Extract ▸

>> START

We aren't visiting the list of AST nodes in the ast.Module node's body field, so traversal starts and stops there:

The AST the nodes in greet.py that can have docstrings with attributes and types visualized with Graphviz

The general_visit() method

  • Defined on base class ast.NodeVisitor
  • Visits child nodes by calling visit() on any nodes returned from ast.iter_fields()
  • Called automatically for node types for which we didn't create methods

Modifying the DocstringVisitor

We add the _visit_helper() method, which checks the docstring and then continues the traversal:

Calling generic_visit() on each node for which we check docstrings for ensures we continue the traversal:

Now, we switch to calling _visit_helper() whenever we visit module, class, or function nodes:

    
class DocstringVisitor(ast.NodeVisitor):

    def _visit_helper(
        self,
        node: ast.AsyncFunctionDef
        | ast.ClassDef
        | ast.FunctionDef
        | ast.Module
    ) -> None:
        detect_missing_docstring(node)
        self.generic_visit(node)

    def visit_AsyncFunctionDef(
        self, node: ast.AsyncFunctionDef
    ) -> None:
        self._visit_helper(node)

    def visit_FunctionDef(self, node: ast.FunctionDef) -> None:
        self._visit_helper(node)

    def visit_ClassDef(self, node: ast.ClassDef) -> None:
        self._visit_helper(node)

    def visit_Module(self, node: ast.Module) -> None:
        self._visit_helper(node)

Complete traversal achieved 🎉

>>> visitor = DocstringVisitor()
>>> visitor.visit(tree)
module is missing a docstring
Greeter is missing a docstring
__init__ is missing a docstring
greet is missing a docstring

Disambiguating docstring paths

greet could be the greet() method or the greet module, but greet.Greeter.greet can only be one:

greet is missing a docstring

Tracking node ancestry with a stack

From a node, we can access its children, but not its parent.

We can track lineage with a stack:

We internalize the missing docstring check as _detect_missing_docstring():

It uses the stack to print the unambiguous path to the missing docstring:

The _visit_helper() takes care of pushing onto and popping off of the stack:

We push (append) a node onto the stack before we actually visit it:

We pop the node off the stack after we have visited it and all of its descendants:

    
class DocstringVisitor(ast.NodeVisitor):

    def __init__(self, module_name: str) -> None:
        super().__init__()
        self.stack: list[str] = []
        self.module_name: str = module_name

    def _detect_missing_docstring(
        self,
        node: ast.AsyncFunctionDef
        | ast.ClassDef
        | ast.FunctionDef
        | ast.Module
    ) -> None:
        if ast.get_docstring(node) is None:
            entity = '.'.join(self.stack)

>> END

Work to complete ▸
a – How would you condense the bulleted paragraph starting "Defined on base class" in the AST traversal text into one short sentence that keeps its main facts?
b – Can you carry on the AST traversal text from its final line onward?
These records have no connection to the AST traversal text.

Provided material ▸
>> START

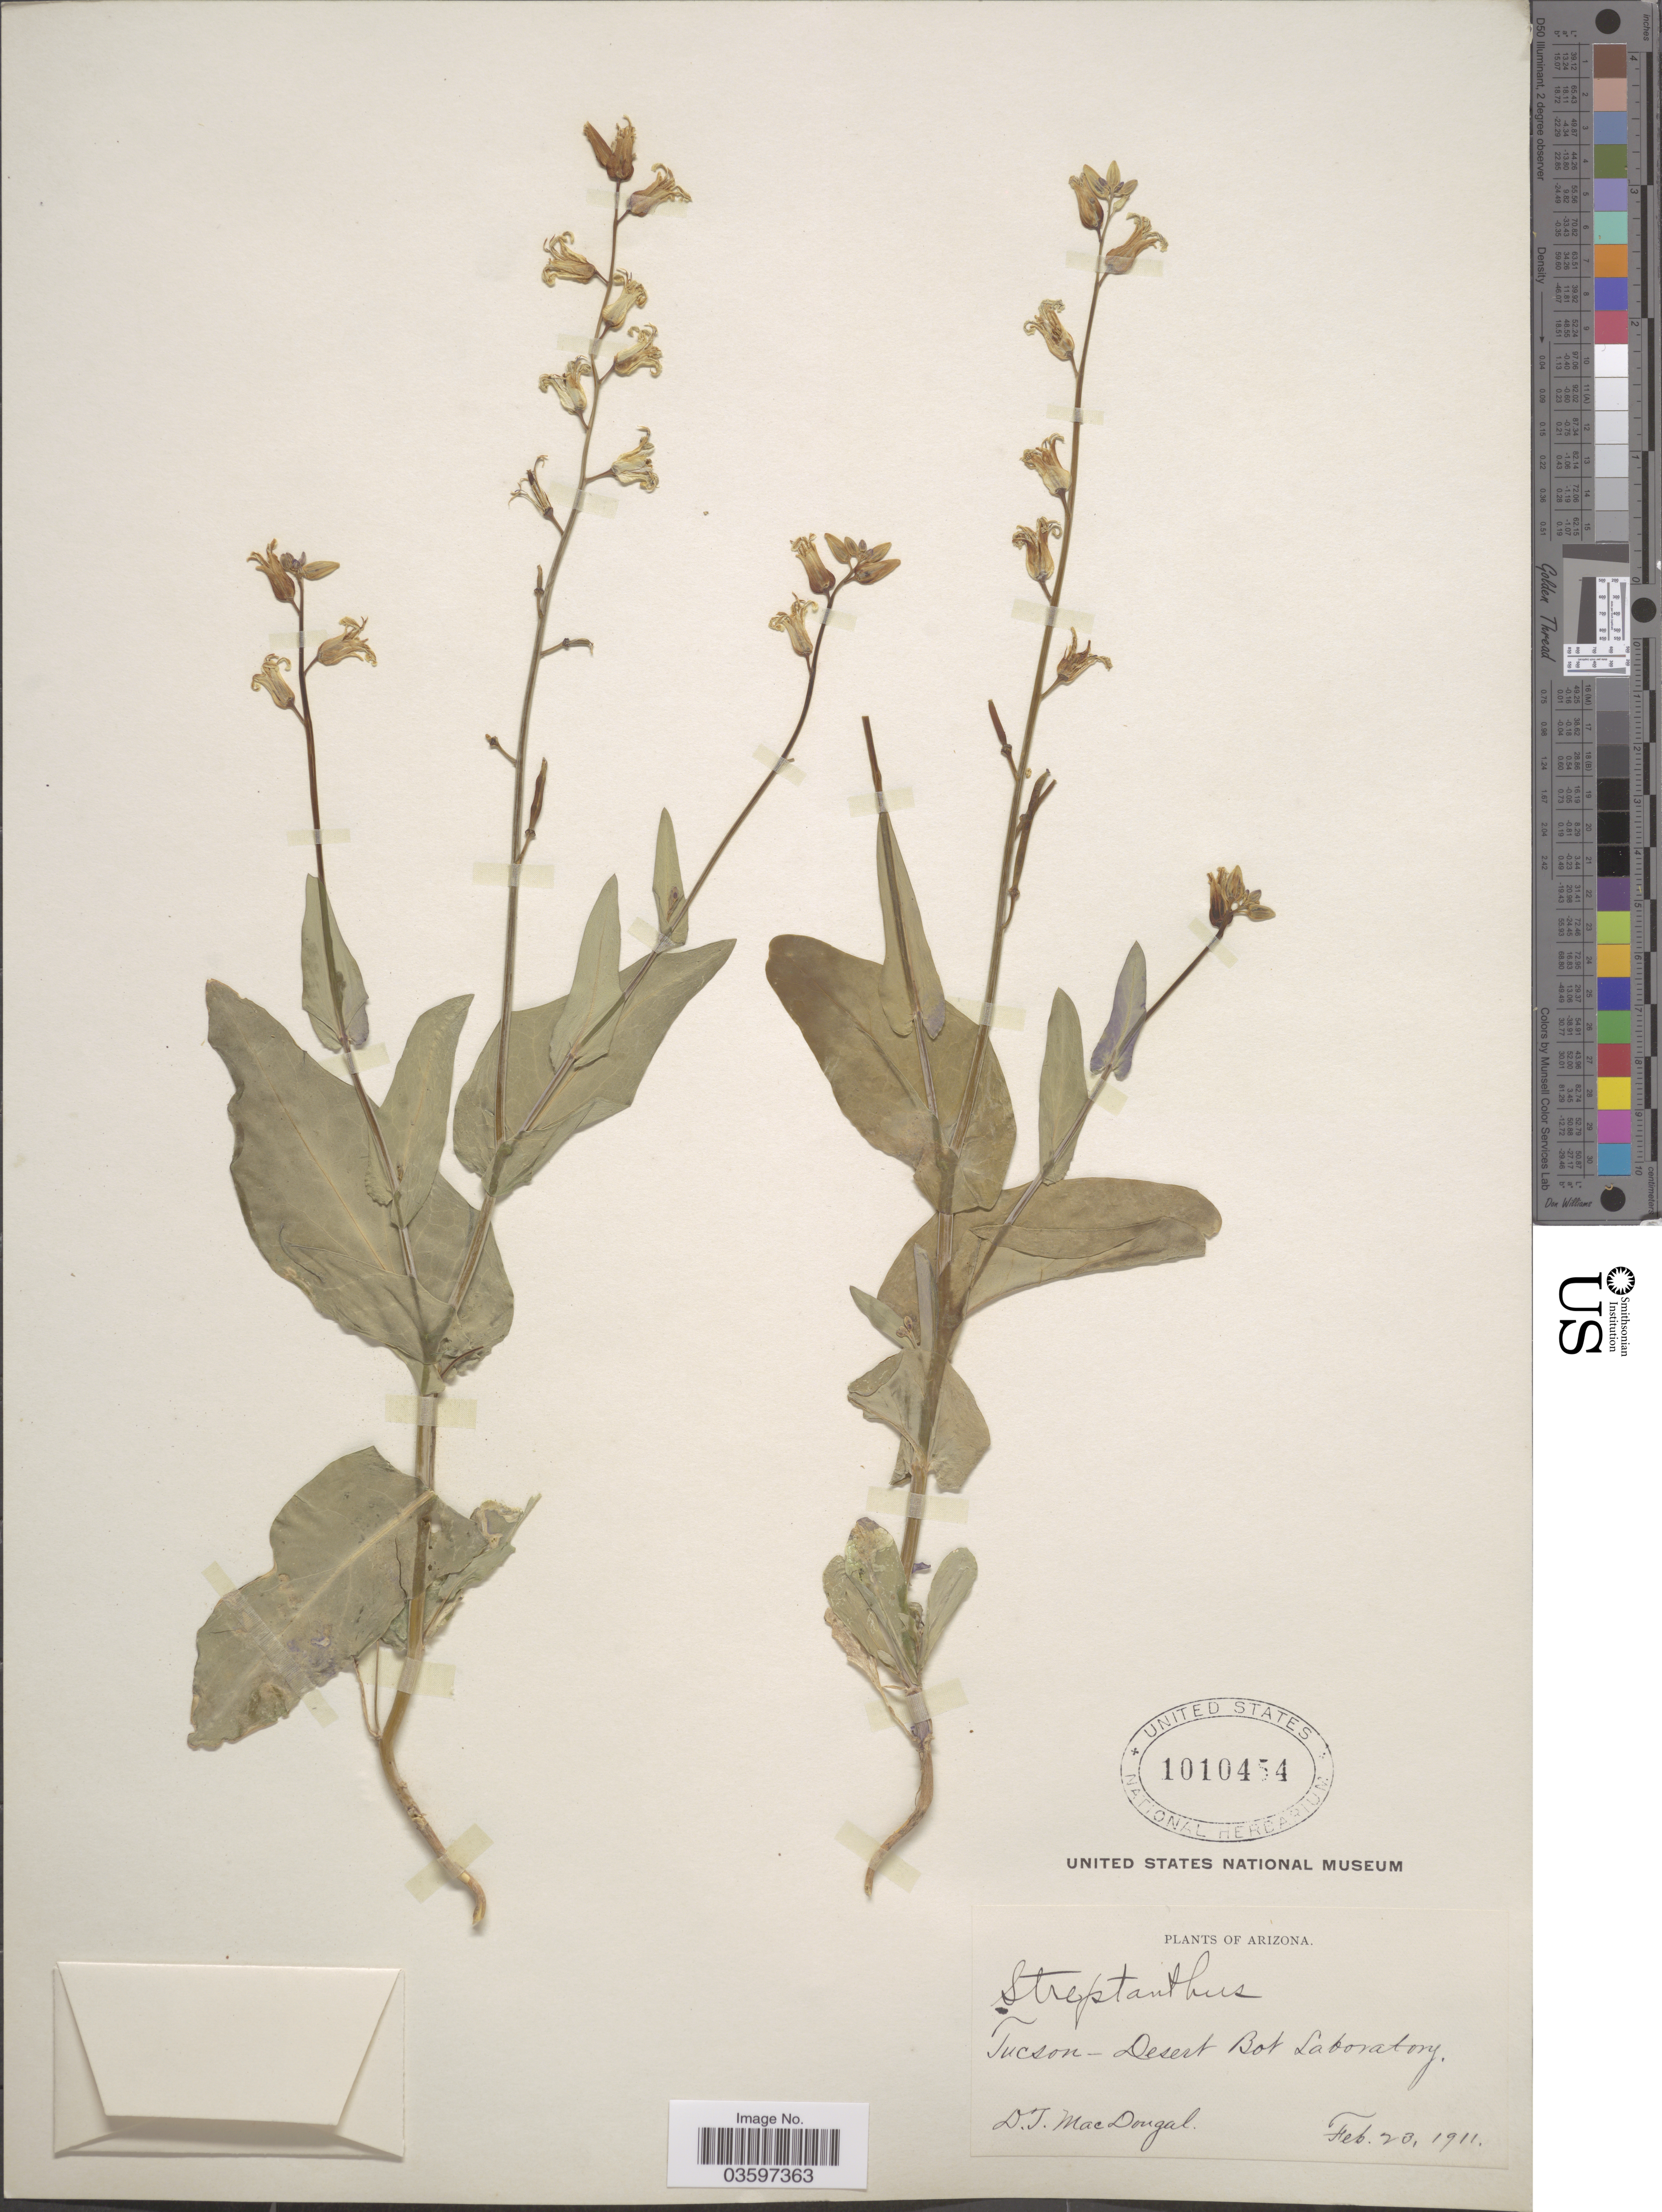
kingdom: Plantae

>> END
>> START

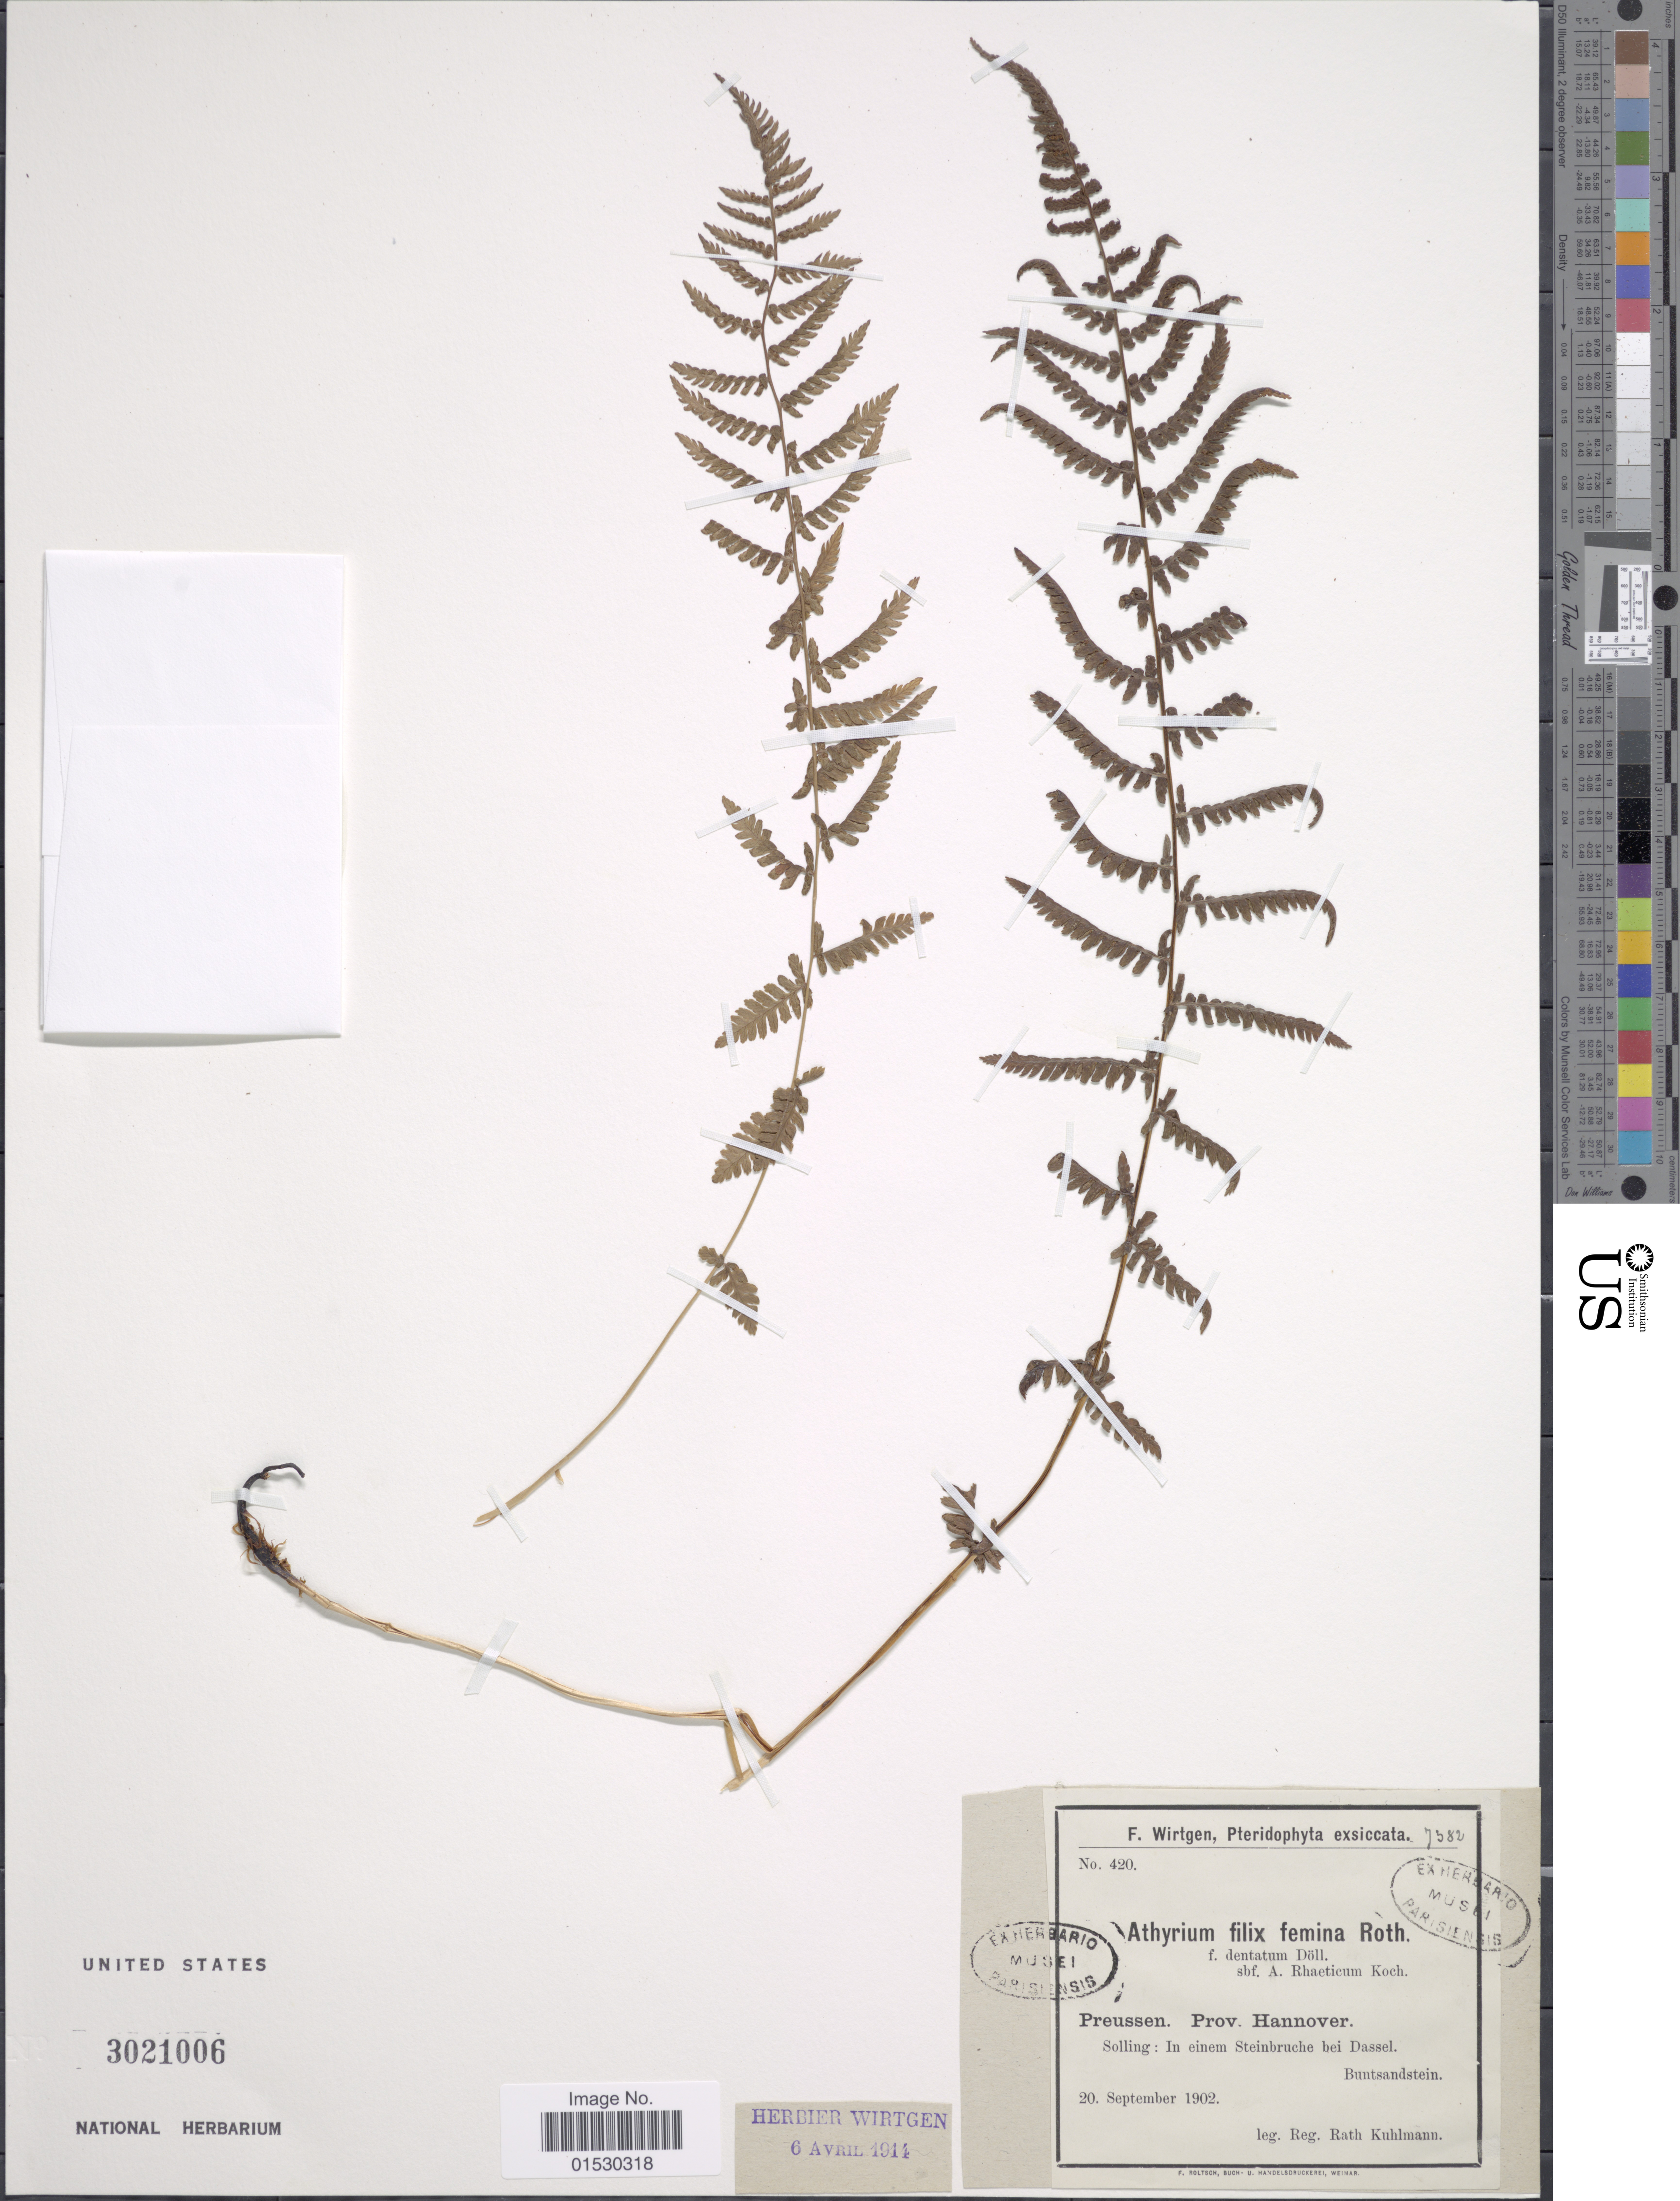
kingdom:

>> END

Answers ▸
a – This ast.NodeVisitor method visits child nodes by calling visit() on the nodes ast.iter_fields() returns, and it runs automatically for node types that have no dedicated method.

b –
            print(f'{entity} is missing a docstring')

    def _visit_helper(
        self,
        node: ast.AsyncFunctionDef
        | ast.ClassDef
        | ast.FunctionDef
        | ast.Module
    ) -> None:
        self.stack.append(
            getattr(node, 'name', self.module_name)
        )
        self._detect_missing_docstring(node)
        self.generic_visit(node)
        self.stack.pop()

    def visit_AsyncFunctionDef(
        self, node: ast.AsyncFunctionDef
    ) -> None:
        self._visit_helper(node)

    def visit_FunctionDef(self, node: ast.FunctionDef) -> None:
        self._visit_helper(node)

    def visit_ClassDef(self, node: ast.ClassDef) -> None:
        self._visit_helper(node)

    def visit_Module(self, node: ast.Module) -> None:
        self._visit_helper(node)

Now, we know exactly where the docstrings are missing:

>>> visitor = DocstringVisitor('greet')
>>> visitor.visit(tree)
greet is missing a docstring
greet.Greeter is missing a docstring
greet.Greeter.__init__ is missing a docstring
greet.Greeter.greet is missing a docstring

Suggesting docstring templates

ast.FunctionDef and ast.AsyncFunctionDef nodes have information that often ends up in the docstring:

  • args: Argument names, types, and defaults
  • returns: Return type annotation (if present)
  • body: AST of the function body, which can be used to infer return types, as well as whether the function raises any exceptions (out of scope)

For this keynote, we will focus on fully-typed code.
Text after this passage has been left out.